3. Once our direct and indirect survival needs are reliably meet for a period of time, human beings are wired to start thinking more broadly about their ‘self’ and their existence - that is, human beings move from sense-making to meaning-making. Sense-making is how we make sense of our environment; meaning-making is what we make everything that happens to us mean. This is when start thinking about “Why am I here?” and “What’s my purpose?” It’s when we start longing to express our authentic selves even though it might mean rejection from others; it's when we feel the urge to create. Whether or not you believe that life has any innate meaning, the reality is that the odds of your existence are so small as to be miraculous, and the odds of the variables that have gone in to shaping you and making up your life are similarly incredible. The outcome is that you are a completely unique being, with a completely unique contribution to make, and there is a part of you that absolutely wants to make your unique contribution.
So, engaging environments are those that meet our needs for:
- Connection with others;
- Certainty about how the environment works; and
- Making our individual Contribution.
Knowing this, we might start to ask ourselves of each design decision that we make:
- Do we think it’s likely that doing this thing will positively contribute to people’s sense of connection with others? Will it cause collaboration or competition? Does it encourage cross-functional approaches, or reward silo's? Does it create opportunities for people to form new relationships?

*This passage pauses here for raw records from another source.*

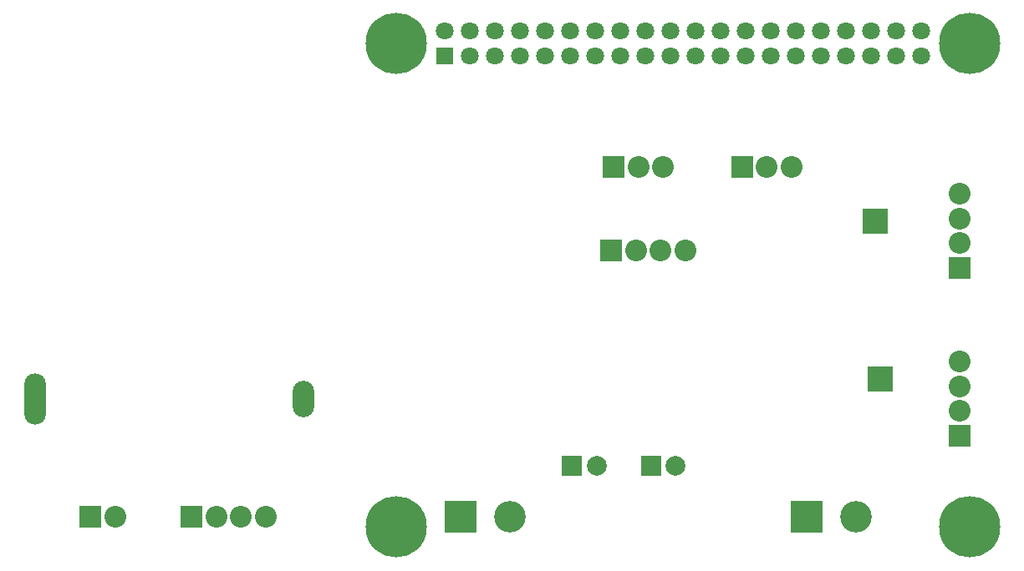
<source format=gbs>
G04*
G04 #@! TF.GenerationSoftware,Altium Limited,CircuitStudio,1.5.2 (1.5.2.30)*
G04*
G04 Layer_Color=8150272*
%FSLAX25Y25*%
%MOIN*%
G70*
G01*
G75*
G04:AMPARAMS|DCode=68|XSize=101.97mil|YSize=101.97mil|CornerRadius=5.17mil|HoleSize=0mil|Usage=FLASHONLY|Rotation=0.000|XOffset=0mil|YOffset=0mil|HoleType=Round|Shape=RoundedRectangle|*
%AMROUNDEDRECTD68*
21,1,0.10197,0.09163,0,0,0.0*
21,1,0.09163,0.10197,0,0,0.0*
1,1,0.01034,0.04582,-0.04582*
1,1,0.01034,-0.04582,-0.04582*
1,1,0.01034,-0.04582,0.04582*
1,1,0.01034,0.04582,0.04582*
%
%ADD68ROUNDEDRECTD68*%
%ADD77C,0.08674*%
%ADD78R,0.08674X0.08674*%
%ADD79R,0.07887X0.07887*%
%ADD80C,0.07887*%
%ADD81R,0.12611X0.12611*%
%ADD82C,0.12611*%
%ADD83R,0.08674X0.08674*%
%ADD84C,0.24422*%
%ADD85R,0.07099X0.07099*%
%ADD86C,0.07099*%
%ADD88O,0.08674X0.14579*%
%ADD89O,0.08674X0.20485*%
D68*
X1989772Y994634D02*
D03*
X1991740Y931642D02*
D03*
D77*
X2023236Y1005461D02*
D03*
Y995618D02*
D03*
Y985776D02*
D03*
Y938531D02*
D03*
Y928689D02*
D03*
Y918847D02*
D03*
X1905126Y1016287D02*
D03*
X1895284D02*
D03*
X1946465D02*
D03*
X1956307D02*
D03*
X1686622Y876524D02*
D03*
X1746661D02*
D03*
X1736819D02*
D03*
X1726976D02*
D03*
X1913984Y982823D02*
D03*
X1904142D02*
D03*
X1894299D02*
D03*
D78*
X2023236Y975933D02*
D03*
Y909004D02*
D03*
D79*
X1868709Y896996D02*
D03*
X1900205D02*
D03*
D80*
X1878551D02*
D03*
X1910047D02*
D03*
D81*
X1962213Y876524D02*
D03*
X1824417D02*
D03*
D82*
X1981898D02*
D03*
X1844102D02*
D03*
D83*
X1885441Y1016287D02*
D03*
X1936622D02*
D03*
X1676780Y876524D02*
D03*
X1717134D02*
D03*
X1884457Y982823D02*
D03*
D84*
X2027173Y872587D02*
D03*
X1798827D02*
D03*
X2027173Y1065500D02*
D03*
X1798827D02*
D03*
D85*
X1818000Y1060500D02*
D03*
D86*
Y1070500D02*
D03*
X1828000Y1060500D02*
D03*
Y1070500D02*
D03*
X1838000D02*
D03*
Y1060500D02*
D03*
X1848000Y1070500D02*
D03*
Y1060500D02*
D03*
X1878000D02*
D03*
Y1070500D02*
D03*
X1868000Y1060500D02*
D03*
Y1070500D02*
D03*
X1858000D02*
D03*
Y1060500D02*
D03*
X1918000D02*
D03*
Y1070500D02*
D03*
X1928000D02*
D03*
Y1060500D02*
D03*
X1938000Y1070500D02*
D03*
Y1060500D02*
D03*
X1908000D02*
D03*
Y1070500D02*
D03*
X1898000Y1060500D02*
D03*
Y1070500D02*
D03*
X1888000D02*
D03*
Y1060500D02*
D03*
X1948000D02*
D03*
Y1070500D02*
D03*
X1958000D02*
D03*
Y1060500D02*
D03*
X1968000Y1070500D02*
D03*
Y1060500D02*
D03*
X1998000D02*
D03*
Y1070500D02*
D03*
X1988000Y1060500D02*
D03*
Y1070500D02*
D03*
X1978000D02*
D03*
Y1060500D02*
D03*
X2008000Y1070500D02*
D03*
Y1060500D02*
D03*
D88*
X1761819Y923768D02*
D03*
D89*
X1654732D02*
D03*
M02*

</source>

- Do we think it’s likely that doing this thing will positively contribute to people’s sense of certainty? Have we been clear as we can about how this is meant to work, or will we leave people frustrated and confused? Have we explained where people can find the information they might need? Have we clearly explained the rules of the game for people? Are we creating an environment that our employee population feels safe in? Do we walk our talk?
- Do we think it’s likely that doing this thing will positively contribute to people’s sense of contribution? Are we honouring the individual, here, or are we treating our employees like untrustworthy children or unimportant robots? Are we giving people the opportunity to grow? The opportunity to create? Are people empowered to be authentically themselves in this workplace?